Total receivables of Pepco stood at about Rs 175 billion on January 4, 2010 as against its payables of about Rs 141 billion, leaving a gap of about Rs 35 billion, while PSO's receivables stood at Rs 75 billion against its payables of about Rs 60 billion. Likewise, receivables of OGDC against power and gas companies stood at about Rs 53 billion, while Pak Arab Refinery Limited owed about Rs 23 billion to oil and power companies. KESC's total payables stood at about Rs 45 billion on 4th January as against its receivables of about Rs 13 billion.
In an attempt to reduce inter-corporate circular debt (ICCD), Finance Ministry released Rs 15 billion on 6th January and a part of this amount would be paid to refineries and gas companies on behalf of the PSO to improve their cash flows. A Rs 24 billion capital injection by the Federal Government in June, 2009 had reduced the size of the ICCD by Rs 106 billion through a cycle of book adjustments.
It was also confirmed that Pepco would not be given more than Rs 55 billion as subsidies during the current year, in accordance with commitments made to international lending agencies and its revenue shortfall would be bridged through recoveries, efficiency and tariff increases.

----

What to do - Condense the paragraph of the circular debt passage that begins "In an attempt to reduce" into a short bulleted list, keeping its main facts. The entries that follow come from a separate source.

Information shown -
----

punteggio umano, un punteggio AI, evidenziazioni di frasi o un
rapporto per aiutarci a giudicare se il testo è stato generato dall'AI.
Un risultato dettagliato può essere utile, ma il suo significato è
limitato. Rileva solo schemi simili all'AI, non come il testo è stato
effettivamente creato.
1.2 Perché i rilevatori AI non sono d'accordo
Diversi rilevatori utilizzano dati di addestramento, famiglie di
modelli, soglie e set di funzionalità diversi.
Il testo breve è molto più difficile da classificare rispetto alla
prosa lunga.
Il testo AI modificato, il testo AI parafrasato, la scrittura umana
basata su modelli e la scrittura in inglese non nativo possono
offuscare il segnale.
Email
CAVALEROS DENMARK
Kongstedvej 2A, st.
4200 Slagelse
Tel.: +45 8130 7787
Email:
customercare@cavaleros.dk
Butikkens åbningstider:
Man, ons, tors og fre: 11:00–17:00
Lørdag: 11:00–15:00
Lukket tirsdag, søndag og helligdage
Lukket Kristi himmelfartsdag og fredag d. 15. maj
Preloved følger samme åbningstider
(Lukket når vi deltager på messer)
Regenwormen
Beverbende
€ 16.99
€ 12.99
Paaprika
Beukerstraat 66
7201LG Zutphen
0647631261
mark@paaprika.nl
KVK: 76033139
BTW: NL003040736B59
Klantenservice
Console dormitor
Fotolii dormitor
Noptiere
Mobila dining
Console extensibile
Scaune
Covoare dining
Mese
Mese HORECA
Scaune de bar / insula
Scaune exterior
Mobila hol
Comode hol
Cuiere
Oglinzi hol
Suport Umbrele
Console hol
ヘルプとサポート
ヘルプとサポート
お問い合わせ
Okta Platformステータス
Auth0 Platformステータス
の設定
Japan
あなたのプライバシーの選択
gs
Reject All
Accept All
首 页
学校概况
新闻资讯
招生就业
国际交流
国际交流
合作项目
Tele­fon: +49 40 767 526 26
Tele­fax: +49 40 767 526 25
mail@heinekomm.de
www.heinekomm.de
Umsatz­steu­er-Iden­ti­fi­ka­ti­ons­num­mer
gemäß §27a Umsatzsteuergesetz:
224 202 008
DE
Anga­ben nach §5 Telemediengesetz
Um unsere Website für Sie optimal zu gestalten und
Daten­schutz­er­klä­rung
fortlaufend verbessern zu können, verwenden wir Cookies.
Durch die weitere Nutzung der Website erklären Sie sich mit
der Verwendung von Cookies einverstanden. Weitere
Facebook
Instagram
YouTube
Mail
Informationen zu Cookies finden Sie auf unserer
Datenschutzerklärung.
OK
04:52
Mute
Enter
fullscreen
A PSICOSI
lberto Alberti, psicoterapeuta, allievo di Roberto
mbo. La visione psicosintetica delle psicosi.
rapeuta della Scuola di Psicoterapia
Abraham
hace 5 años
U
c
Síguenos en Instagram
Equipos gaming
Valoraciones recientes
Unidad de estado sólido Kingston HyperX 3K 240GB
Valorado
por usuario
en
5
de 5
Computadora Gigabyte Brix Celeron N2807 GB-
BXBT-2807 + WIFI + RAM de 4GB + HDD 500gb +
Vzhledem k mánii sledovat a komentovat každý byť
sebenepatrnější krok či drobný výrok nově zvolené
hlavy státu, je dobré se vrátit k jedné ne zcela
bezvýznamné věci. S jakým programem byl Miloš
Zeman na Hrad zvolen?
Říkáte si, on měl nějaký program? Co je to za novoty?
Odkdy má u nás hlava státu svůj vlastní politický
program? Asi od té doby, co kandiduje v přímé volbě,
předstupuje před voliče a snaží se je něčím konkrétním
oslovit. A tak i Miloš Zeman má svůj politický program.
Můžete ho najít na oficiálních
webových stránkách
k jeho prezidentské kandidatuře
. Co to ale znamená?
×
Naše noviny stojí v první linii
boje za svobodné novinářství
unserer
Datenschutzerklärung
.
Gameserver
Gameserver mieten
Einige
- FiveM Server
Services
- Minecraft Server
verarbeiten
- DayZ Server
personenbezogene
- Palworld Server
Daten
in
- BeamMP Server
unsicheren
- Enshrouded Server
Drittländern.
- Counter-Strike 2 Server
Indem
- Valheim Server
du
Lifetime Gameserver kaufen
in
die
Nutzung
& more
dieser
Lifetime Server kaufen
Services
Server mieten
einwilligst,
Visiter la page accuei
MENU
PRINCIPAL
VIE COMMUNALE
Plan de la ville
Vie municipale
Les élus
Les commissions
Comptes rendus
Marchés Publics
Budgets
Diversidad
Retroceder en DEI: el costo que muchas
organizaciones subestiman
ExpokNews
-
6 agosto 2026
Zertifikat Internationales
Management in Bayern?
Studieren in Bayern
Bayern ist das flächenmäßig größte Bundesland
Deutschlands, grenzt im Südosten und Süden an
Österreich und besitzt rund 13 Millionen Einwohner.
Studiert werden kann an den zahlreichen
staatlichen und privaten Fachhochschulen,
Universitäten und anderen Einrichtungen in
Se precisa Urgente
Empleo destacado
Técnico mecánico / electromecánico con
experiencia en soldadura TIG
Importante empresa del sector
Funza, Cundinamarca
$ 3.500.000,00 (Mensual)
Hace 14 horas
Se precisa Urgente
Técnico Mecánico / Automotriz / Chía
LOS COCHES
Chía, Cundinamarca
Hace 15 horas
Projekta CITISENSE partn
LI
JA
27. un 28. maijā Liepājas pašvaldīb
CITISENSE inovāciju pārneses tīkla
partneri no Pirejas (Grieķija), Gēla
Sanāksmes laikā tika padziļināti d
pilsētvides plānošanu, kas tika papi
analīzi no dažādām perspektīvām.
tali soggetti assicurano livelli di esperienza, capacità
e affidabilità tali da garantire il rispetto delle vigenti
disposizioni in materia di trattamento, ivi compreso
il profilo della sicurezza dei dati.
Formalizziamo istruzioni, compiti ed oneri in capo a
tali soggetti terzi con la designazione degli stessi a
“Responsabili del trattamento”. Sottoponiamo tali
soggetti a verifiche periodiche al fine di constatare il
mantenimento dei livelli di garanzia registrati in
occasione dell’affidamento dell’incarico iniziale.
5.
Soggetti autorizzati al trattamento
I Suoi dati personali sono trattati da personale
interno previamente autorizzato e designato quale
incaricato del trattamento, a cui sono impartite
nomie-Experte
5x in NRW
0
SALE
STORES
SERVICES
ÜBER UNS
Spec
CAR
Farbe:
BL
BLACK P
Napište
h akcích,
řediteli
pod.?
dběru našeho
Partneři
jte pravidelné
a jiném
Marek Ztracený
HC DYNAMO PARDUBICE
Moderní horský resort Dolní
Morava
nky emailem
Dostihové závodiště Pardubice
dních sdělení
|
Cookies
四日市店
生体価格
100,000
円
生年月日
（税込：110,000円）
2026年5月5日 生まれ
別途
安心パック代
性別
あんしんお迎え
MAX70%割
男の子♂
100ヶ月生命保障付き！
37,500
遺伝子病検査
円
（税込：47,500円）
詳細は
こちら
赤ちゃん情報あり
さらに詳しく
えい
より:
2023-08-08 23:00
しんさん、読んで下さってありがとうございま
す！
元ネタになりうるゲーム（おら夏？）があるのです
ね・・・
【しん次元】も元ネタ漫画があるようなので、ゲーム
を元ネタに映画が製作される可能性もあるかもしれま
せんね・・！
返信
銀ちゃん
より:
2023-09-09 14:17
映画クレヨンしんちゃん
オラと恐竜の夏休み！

----

Response area -
- On 6th January, the Finance Ministry released Rs 15 billion to reduce inter-corporate circular debt (ICCD).
- Part of this amount would go to refineries and gas companies on behalf of PSO to improve their cash flows.
- In June 2009, a Rs 24 billion capital injection by the Federal Government had cut the ICCD by Rs 106 billion through a cycle of book adjustments.